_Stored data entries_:

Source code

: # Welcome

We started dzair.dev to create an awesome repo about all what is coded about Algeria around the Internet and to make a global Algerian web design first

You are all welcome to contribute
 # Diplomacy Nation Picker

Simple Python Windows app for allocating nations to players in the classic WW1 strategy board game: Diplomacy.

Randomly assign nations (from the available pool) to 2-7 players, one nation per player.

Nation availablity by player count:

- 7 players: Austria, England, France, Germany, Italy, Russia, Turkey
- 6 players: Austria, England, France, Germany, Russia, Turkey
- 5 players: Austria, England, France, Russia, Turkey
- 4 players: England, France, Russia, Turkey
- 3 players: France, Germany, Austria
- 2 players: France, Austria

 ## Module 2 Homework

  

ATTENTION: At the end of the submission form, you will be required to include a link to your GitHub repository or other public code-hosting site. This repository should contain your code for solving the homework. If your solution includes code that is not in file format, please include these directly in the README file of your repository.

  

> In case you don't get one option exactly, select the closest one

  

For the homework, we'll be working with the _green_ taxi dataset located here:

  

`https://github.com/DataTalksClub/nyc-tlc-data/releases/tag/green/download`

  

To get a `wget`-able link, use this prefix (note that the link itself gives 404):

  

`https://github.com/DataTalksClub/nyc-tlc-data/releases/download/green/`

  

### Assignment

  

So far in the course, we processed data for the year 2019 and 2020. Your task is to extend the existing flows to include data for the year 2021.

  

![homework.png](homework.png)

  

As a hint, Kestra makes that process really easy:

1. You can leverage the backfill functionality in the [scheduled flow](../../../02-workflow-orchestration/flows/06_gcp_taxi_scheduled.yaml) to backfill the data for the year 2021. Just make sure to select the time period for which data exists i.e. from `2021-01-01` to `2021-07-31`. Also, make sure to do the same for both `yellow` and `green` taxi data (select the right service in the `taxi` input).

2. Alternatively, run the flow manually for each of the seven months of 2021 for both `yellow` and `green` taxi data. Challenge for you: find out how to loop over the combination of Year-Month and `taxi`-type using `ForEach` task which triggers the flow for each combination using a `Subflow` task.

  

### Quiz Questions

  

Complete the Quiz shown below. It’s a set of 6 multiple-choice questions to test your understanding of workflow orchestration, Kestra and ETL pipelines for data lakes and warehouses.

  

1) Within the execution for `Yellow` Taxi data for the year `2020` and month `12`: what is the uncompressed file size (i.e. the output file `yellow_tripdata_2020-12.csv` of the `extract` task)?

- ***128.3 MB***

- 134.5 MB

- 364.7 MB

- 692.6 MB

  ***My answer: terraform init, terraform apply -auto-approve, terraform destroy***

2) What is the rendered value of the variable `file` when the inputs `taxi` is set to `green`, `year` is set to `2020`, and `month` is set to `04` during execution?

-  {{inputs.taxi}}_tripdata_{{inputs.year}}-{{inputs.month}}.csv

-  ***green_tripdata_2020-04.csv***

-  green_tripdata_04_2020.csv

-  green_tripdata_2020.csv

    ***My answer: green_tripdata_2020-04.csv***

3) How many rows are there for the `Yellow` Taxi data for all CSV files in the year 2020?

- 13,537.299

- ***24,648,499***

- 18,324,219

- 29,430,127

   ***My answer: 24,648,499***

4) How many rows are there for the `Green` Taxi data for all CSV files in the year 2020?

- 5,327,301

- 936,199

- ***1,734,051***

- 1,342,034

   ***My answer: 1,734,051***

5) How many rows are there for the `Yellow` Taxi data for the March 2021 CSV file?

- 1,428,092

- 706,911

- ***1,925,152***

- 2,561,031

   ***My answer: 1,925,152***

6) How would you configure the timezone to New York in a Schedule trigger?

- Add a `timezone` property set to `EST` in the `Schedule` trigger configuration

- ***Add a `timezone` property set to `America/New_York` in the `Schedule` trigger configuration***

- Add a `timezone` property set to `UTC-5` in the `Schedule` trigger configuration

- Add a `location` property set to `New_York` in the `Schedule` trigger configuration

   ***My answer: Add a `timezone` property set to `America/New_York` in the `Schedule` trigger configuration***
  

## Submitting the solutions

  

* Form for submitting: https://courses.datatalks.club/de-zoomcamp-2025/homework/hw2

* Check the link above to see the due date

_Your goal_: Please find every line in the records above that holds the word "https" and copy it.

_Exercise response_:
`https://github.com/DataTalksClub/nyc-tlc-data/releases/tag/green/download`
`https://github.com/DataTalksClub/nyc-tlc-data/releases/download/green/`
* Form for submitting: https://courses.datatalks.club/de-zoomcamp-2025/homework/hw2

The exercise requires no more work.